Zou je gesmolten zijn?
Uitgeveegd?
Uitgehuild?
Jan werd er nerveus van. Ze moest toch ergens zijn. Een mens verdwijnt nooit helemaal. Misschien was ze even weg geweest en allang weer terug, zonder dat iemand het gemerkt had. Onherkenbaar of op een andere plek.
Hij keek in de suikerpot: misschien had ze troost gezocht. Hij keek in de koelkast: misschien een moment zo gelukkig geweest, dat ze het voor altijd wilde bewaren. Dat had hij ook wel eens gehad, heel vroeger. Hij zocht onder zijn bed: misschien was ze bang geworden voor haar eigen dromen. Maar Jan vond haar niet.
Misschien was ze er wel, maar was ze onzichtbaar geworden. Een nieuwe soort sterven. Misschien had God in een helder moment gedacht: 'Wat een omslachtig gedoe, al die lijken. Vanaf nu doe ik het anders. Dat is de oplossing.'
Jan zette vanaf dat moment altijd een extra bord op tafel. Met een gesmeerde boterham erop. Keek stiekem of er een hapje uit verdween.
Dat was nooit het geval.
Zijn wanhoop en vasthoudendheid groeiden met de dag. Hij besefte steeds meer dat hij geen idee had waar hij het zoeken moest. Hij wist niets van Mitsie. Hoe zoek je iemand die je niet kent?
Jan begon een buurtenquête. Hij stopte in alle brievenbussen van zijn straat een briefje:

Beste buurtbewoners

Zoals u weet ben ik hier pas komen wonen; in het huis waar vroeger Mitsie woonde, voordat ze zo schielijk verdween.
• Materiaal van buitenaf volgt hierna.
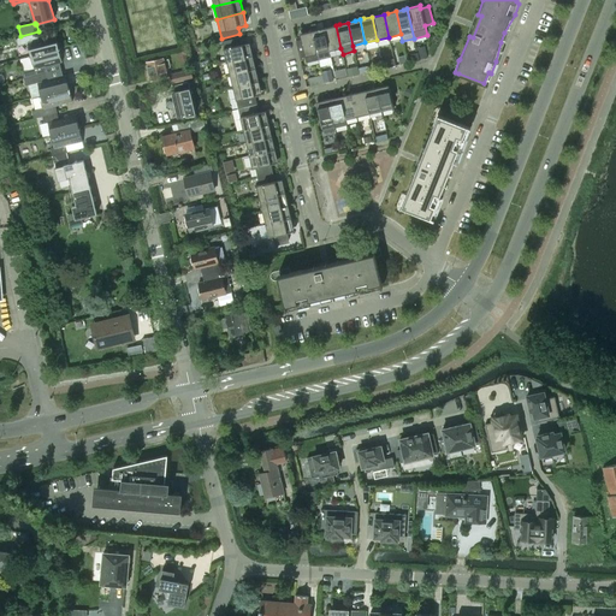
[(336,25),(331,27),(324,28),(329,51),(341,48),(336,25)]
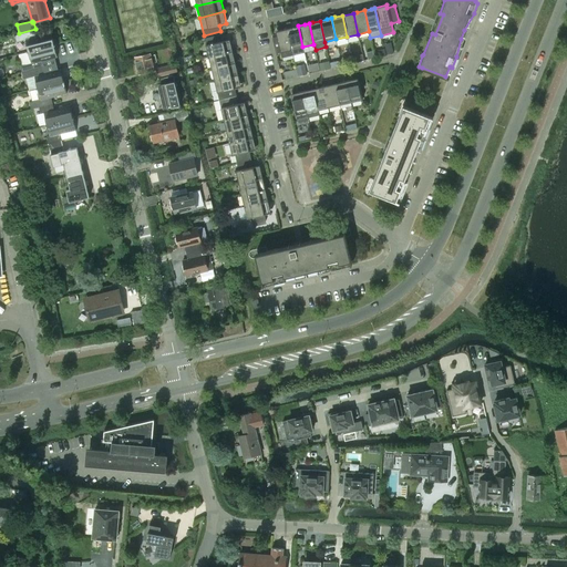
[(298,26),(287,29),(292,50),(302,47),(298,26)]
U zou mij een groot plezier doen mocht u enkele vragen willen beantwoorden over haar. Ik wil achter de reden of oorzaak van haar plotse verdwijning komen. Ik zal in de loop van volgende week het briefje komen ophalen. U mag ze ook in mijn brievenbus deponeren (nr.13). U mag ook anoniem uw reacties geven.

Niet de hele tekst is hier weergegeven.